START EXTRACT PROVIDED
Nokia Siemens Networks puts mobile broadband an...
- Focuses on mobile network infrastructure and services market
- Targets significant operating expense and production overhead savings
-Â Plans global workforce reduction of approximately 17,000
Nokia Corporation
Stock Exchange Release
November 23, 2011 at 14.00 (CET+1)
Espoo, Finland - Nokia Siemens Networks today announced its strategy to focus on
mobile broadband and services and the launch of an extensive global
restructuring program.
"We believe that the future of our industry is in mobile broadband and services
- and we aim to be an undisputed leader in these areas," said Rajeev Suri, chief
executive officer of Nokia Siemens Networks. "At the same time, we need to take
the necessary steps to maintain long term competitiveness and improve
profitability in a challenging telecommunications market."
Strategy update
Nokia Siemens Networks will target end-to-end mobile network infrastructure and
services, with a particular emphasis on mobile broadband.
"Our goal is to provide the world's most efficient mobile networks, the
intelligence to maximize the value of those networks, and the services
capability to make it all work seamlessly," said Suri. "Despite the need to
restructure parts of our company, our commitment to research and development
remains unchanged, with investment in mobile broadband expected to increase over
the coming years."
Nokia Siemens Networks plans to realign its business to focus on mobile
broadband (including optical), customer experience management and services. The
company's Services organization will further strengthen its highly-efficient
global delivery system. Business areas not consistent with the new strategy are
planned to be divested or managed for value. Quality and innovation will
continue to be priorities for the company, with ongoing investment in both
areas.
END EXTRACT PROVIDED
## ASSIGNED TASK A
Can you quote the press release word for word, starting at "Strategy update" and ending at "on mobile broadband."?
## ASSIGNED TASK B
According to the press release, why is Nokia Siemens Networks launching its global restructuring program?
START EXTRACTED ENTRIES
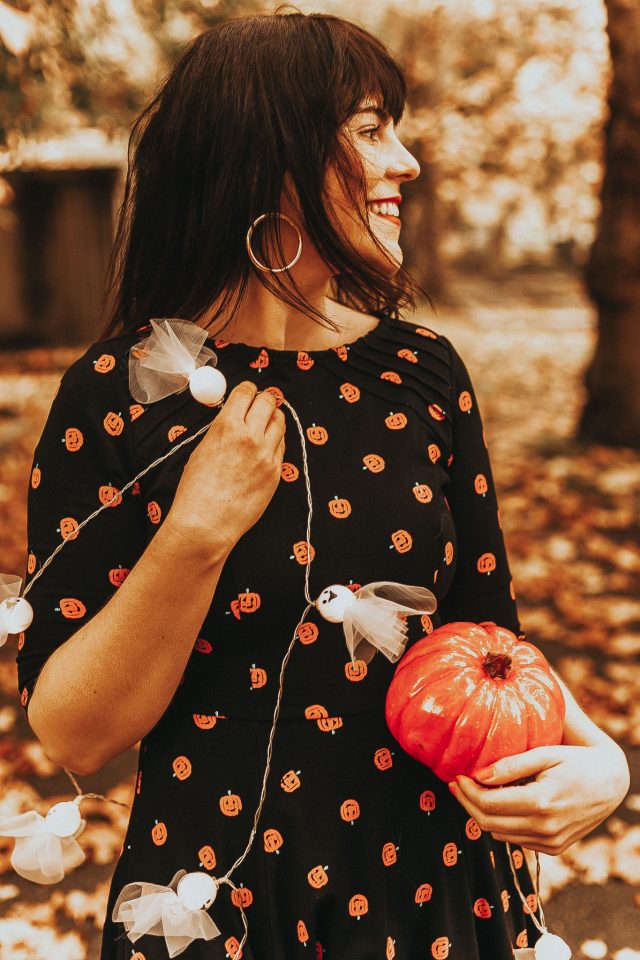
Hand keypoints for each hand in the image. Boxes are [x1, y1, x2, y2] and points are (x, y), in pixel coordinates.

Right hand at [166, 381, 285, 553]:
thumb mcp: (203, 449)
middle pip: (268, 402)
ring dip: (273, 418)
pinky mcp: (276, 472)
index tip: (248, 392)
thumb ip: (222, 429)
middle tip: (261, 404)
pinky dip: (275, 441)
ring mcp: (266, 455)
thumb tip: (234, 416)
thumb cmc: (196, 489)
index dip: (247, 389)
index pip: (245, 393)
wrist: (206, 522)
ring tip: (266, 423)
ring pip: (280, 422)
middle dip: (264, 400)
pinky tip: (266, 446)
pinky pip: (281, 446)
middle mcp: (250, 437)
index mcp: (227, 427)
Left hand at [448, 741, 629, 854]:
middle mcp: (545, 828)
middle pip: (488, 823)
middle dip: (467, 804)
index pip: (488, 804)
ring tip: (473, 793)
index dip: (467, 791)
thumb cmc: (576, 761)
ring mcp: (551, 842)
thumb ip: (511, 765)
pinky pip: (516, 840)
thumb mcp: (545, 754)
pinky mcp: (554, 848)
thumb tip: (479, 775)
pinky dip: (502, 825)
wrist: (611, 783)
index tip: (458, 776)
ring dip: (482, 816)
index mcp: (541, 802)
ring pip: (500, 835)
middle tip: (457, 785)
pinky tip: (499, 806)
END EXTRACTED ENTRIES
## TASK RESULT A
Strategy update
Nokia Siemens Networks will target end-to-end mobile network infrastructure and
services, with a particular emphasis on mobile broadband.

## TASK RESULT B
Rajeev Suri says the company needs to take the necessary steps to maintain long-term competitiveness and improve profitability in a challenging telecommunications market.